The suit alleges negligence in everything from the hiring of Middleton, to her dispatch work to on-scene actions that day.
The case faces a significant legal hurdle. The defendants, all agents of the city, typically enjoy immunity from lawsuit under the law. The suit, for one, makes a civil rights claim, that agents acting under color of law deprived Le of his liberty and thus violated his civil rights. But additionally, the suit argues that the city is responsible for its individual employees’ actions. And it contends that the statute holding the city immune from suit is unconstitutional.
Here’s the argument:
Ark.

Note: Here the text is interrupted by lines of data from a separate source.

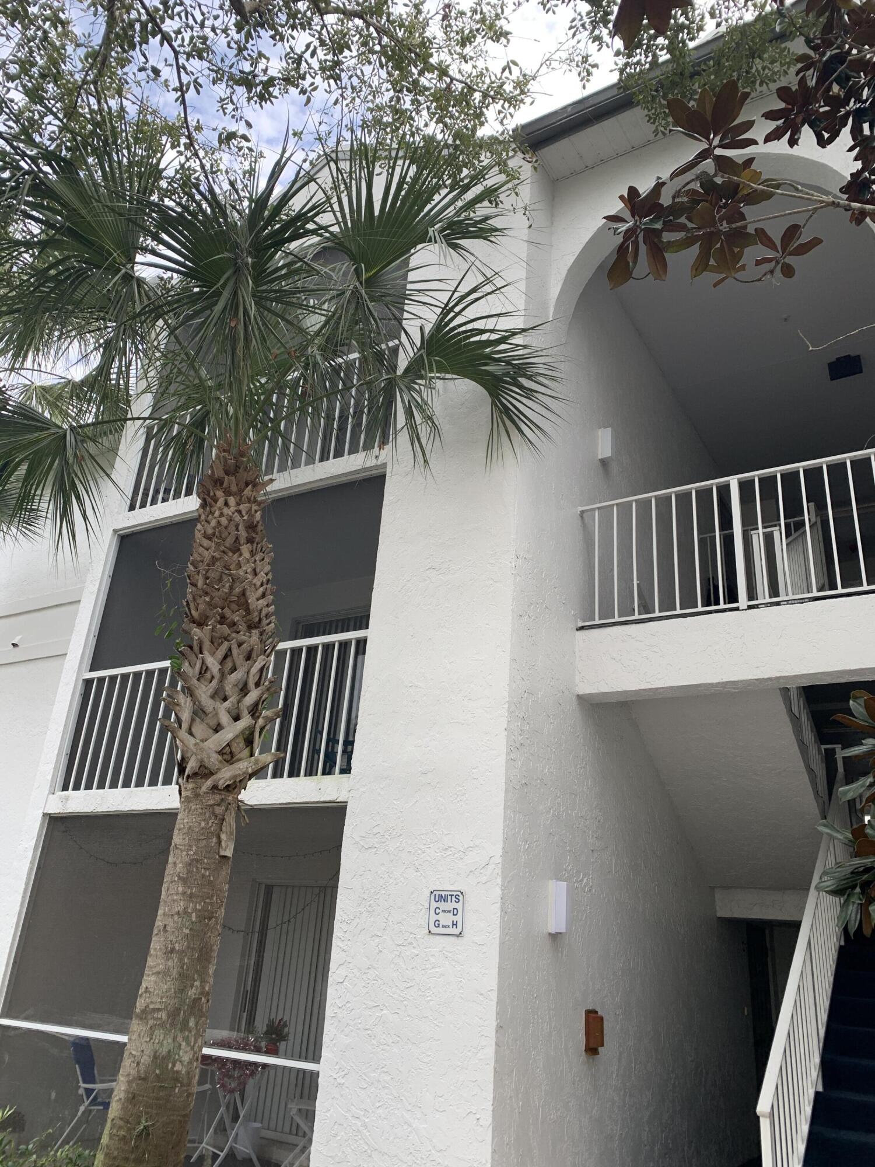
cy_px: 584
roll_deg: -5.0
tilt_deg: +26.2
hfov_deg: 53.1
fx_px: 876
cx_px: 438
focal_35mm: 26
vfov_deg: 67.3
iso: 25
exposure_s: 1/332
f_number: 1.8
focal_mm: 4.25
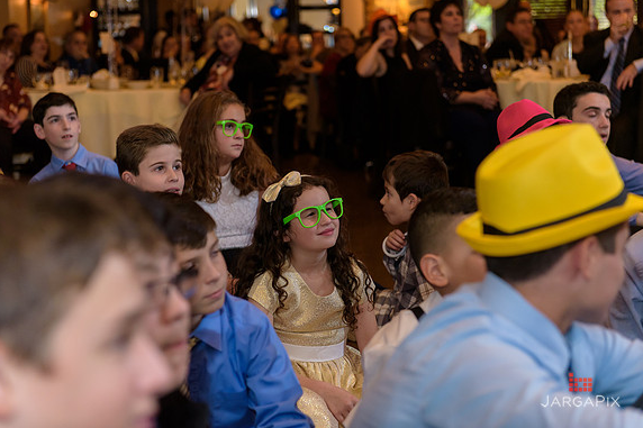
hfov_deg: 28.5
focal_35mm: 71
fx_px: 1268
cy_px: 214
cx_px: 323
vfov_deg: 19.2
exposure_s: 1/125
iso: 1600
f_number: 3.2
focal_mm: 70
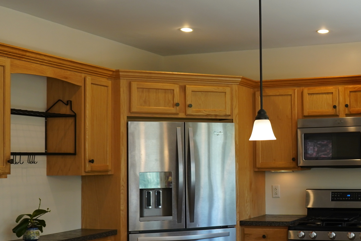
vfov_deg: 21.9
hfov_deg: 31.5
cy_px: 143
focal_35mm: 62
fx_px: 622
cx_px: 293
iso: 800
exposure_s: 1/160
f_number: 4
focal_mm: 30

Constitution Article 2 § 13 states: “Every person is entitled to a certain remedy in the laws for all injuries or wrongs he may receive in his person, . . .; he ought to obtain justice freely, and without purchase; completely, and without denial; promptly and without delay; conformably to the laws.”
Ark. Constitution Article 5 § 32 provides: “ . . . no law shall be enacted limiting the amount to be recovered for . . . injuries to persons . . .,”
Ark. Constitution Amendment 80 § 3 provides: “The Supreme Court shall prescribe the rules of pleading, practice & procedure for all courts; provided these rules shall not abridge, enlarge or modify any substantive right and shall preserve the right of trial by jury as declared in this Constitution.
To the extent Le has suffered a harm for which Ark. Code Ann. § 21-9-301 prevents a remedy, the aforementioned statue is an unconstitutional violation of Ark. Constitution Article 2
Such a finding would be ground-breaking and reverse years of practice. As it stands, the state Claims Commission serves as an opportunity for people harmed by the state to seek compensation for their injuries given the state’s immunity. But there is no such alternative for those damaged by cities, thus there could be a wrong without a remedy, which the lawyers argue is unconstitutional. The facts in this case are undeniably compelling. The 13-minute tape of the MEMS conversation with Yi would be particularly powerful if the suit leads to the requested jury trial.